Harrer lived illegally in Tibet for seven years (even in the 1940s and ‘50s, gaining a resident permit or even a short travel permit to Tibet was difficult; it’s not a new feature of the Chinese presence). But today seems an exaggerated parody of that. And Harrer knows it. He writes in his epilogue that “perhaps only 2% of the Lhasa I knew still stands. It has become a Chinese city.” And it has: Mandarin script looms large on billboards and shop signs, dwarfing the tiny Tibetan script; all along the way to Shigatse and to Everest Base Camp, I stopped at army post after army post, showing my passport to Chinese army officials, and the distinctive red of the Chinese flag waves high amidst colorful Buddhist prayer flags.

The now empty Potala Palace was once a grand home to the Dalai Lama. (Sathian/TYG)

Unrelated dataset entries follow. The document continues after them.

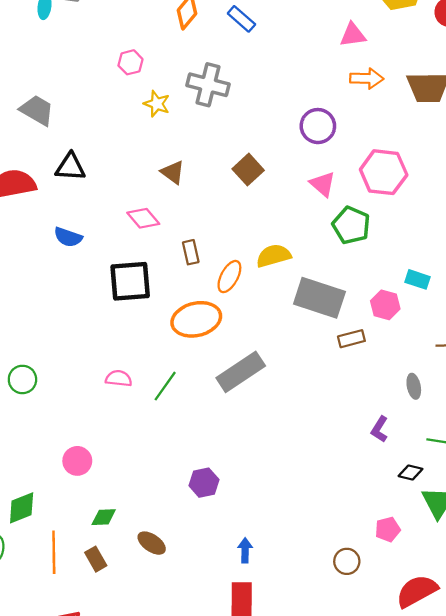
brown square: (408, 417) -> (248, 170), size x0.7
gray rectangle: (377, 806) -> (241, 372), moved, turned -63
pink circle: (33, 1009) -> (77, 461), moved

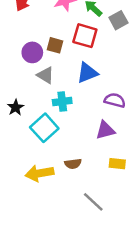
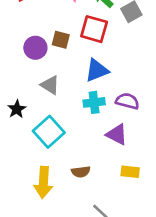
gray triangle: (45, 75) -> (50, 85), moved
cyan cross: (62, 101) -> (94, 102), moved
purple triangle: (105, 130) -> (117, 134), turned 42
yellow arrow: (39, 173) -> (43, 182), turned -76

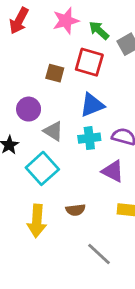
purple circle: (35, 48) -> (29, 109), moved
gray triangle: (50, 85) -> (53, 131), moved

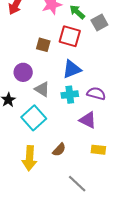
brown semicircle: (75, 210) -> (59, 150), turned -40

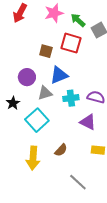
blue triangle: (72, 69) -> (59, 75), moved
gray triangle: (42, 89) -> (45, 93), turned -49

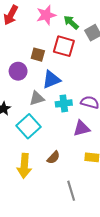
purple circle: (27, 77) -> (18, 71), moved
purple triangle: (88, 122) -> (81, 128), turned -42
gray line: (78, 182) -> (71, 191), turned 30

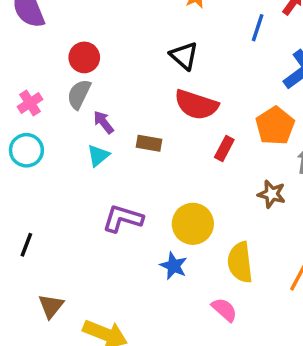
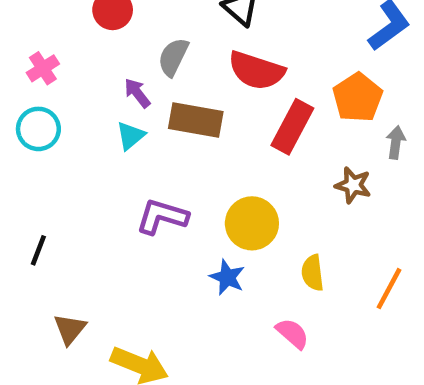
gray semicircle: (79, 94) -> (173, 57), moved
brown rectangle: (149, 143) -> (196, 120), size x1.6
red rectangle: (224, 149) -> (292, 127), size x1.6
yellow semicircle: (240, 262) -> (313, 273), size x0.7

Harrer was a foreigner welcomed into a mysterious, closed kingdom. I was a tourist in a Chinese land. And I had no more access to the truth of the land around me than most foreigners of Harrer’s day. I saw an empty Potala Palace; Harrer spent hours in conversation with a 14-year old Dalai Lama in those rooms. I saw the Tashilumpo monastery, the home of Pachen Lama, and joined throngs of Chinese tourists, whose guide would tell them plenty about this monk, but not the one whose face is banned throughout the country – the current, 14th Dalai Lama. I made my way through a haunted landscape.

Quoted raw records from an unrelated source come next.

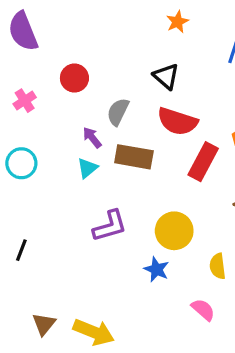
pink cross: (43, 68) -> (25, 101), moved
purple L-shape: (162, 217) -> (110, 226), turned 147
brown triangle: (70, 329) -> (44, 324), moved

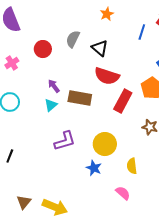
gray semicircle: (118, 112) -> (73, 39), moved

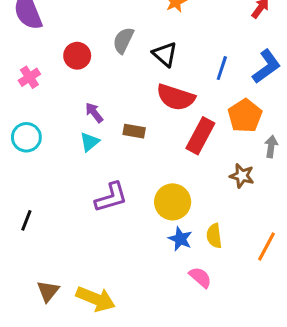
blue line: (142, 32) -> (222, 68), moved
brown rectangle: (80, 98) -> (134, 131), size x0.6
blue star: (94, 168) -> (180, 239), moved

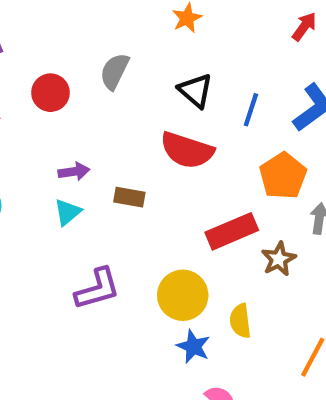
black triangle: (165, 54) -> (196, 91), moved
purple arrow: (94, 113) -> (74, 172), turned 120
red rectangle: (200, 136) -> (232, 231), moved, turned 39
brown star: (242, 176) -> (279, 259), turned 30
yellow semicircle: (214, 236) -> (240, 321), moved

All through the Tibetan countryside, where villages once were, there are now impeccably paved roads, built by the Chinese to carry visitors through the once-mysterious land and to their choice destination: a holy lake, Mt. Everest, Mt. Kailash, or anywhere else money can take you. (Sathian/TYG)

I pondered questions of access plenty in Nepal, but those musings took on a new form in the case of Tibet. It is a strange paradox of a land – which makes it all the more important to se it sooner rather than later, when 0% of Harrer’s Lhasa may remain. Despite my frustrations about finding the “real” Tibet, I couldn’t help but enjoy the comfort that China had brought to the country. Infrastructure, roads, some amount of wealth. The talk of the town is the bullet train China is spending millions of yuan on building through the country in the next 4 years. China has tamed the greatest mountains in the world, building a road to Everest Base Camp through the towering Himalayas, while Nepal struggles to build a road through even its gentlest rolling green hills.

This is a story we all know well from the outside; the 14th Dalai Lama has made Tibet a global issue on the world stage, and today the world’s understanding of the country is the highest it’s ever been. It may be closed-off and inaccessible from the inside, but somehow it is found on many tongues in many corners of the world, and globally, it is anything but unknown. Nepal and Tibet strike me as mirrors of one another’s accessibility woes. What wouldn’t Nepal give for its national plight to be as well known and bumper-stickered as Tibet’s, for the simple infrastructure and roads that Tibet enjoys. And yet, I cannot do today in Tibet what Harrer did, or what I have tried to do in small scale in Nepal – no foreigner has that ability any longer, to come to know this land so intimately that it seems their own. I’m not sure which is better. But both Nepal and Tibet are in trouble – and I can only hope that both places can have enough voices fighting for them, and telling the truest story possible to the rest of the world.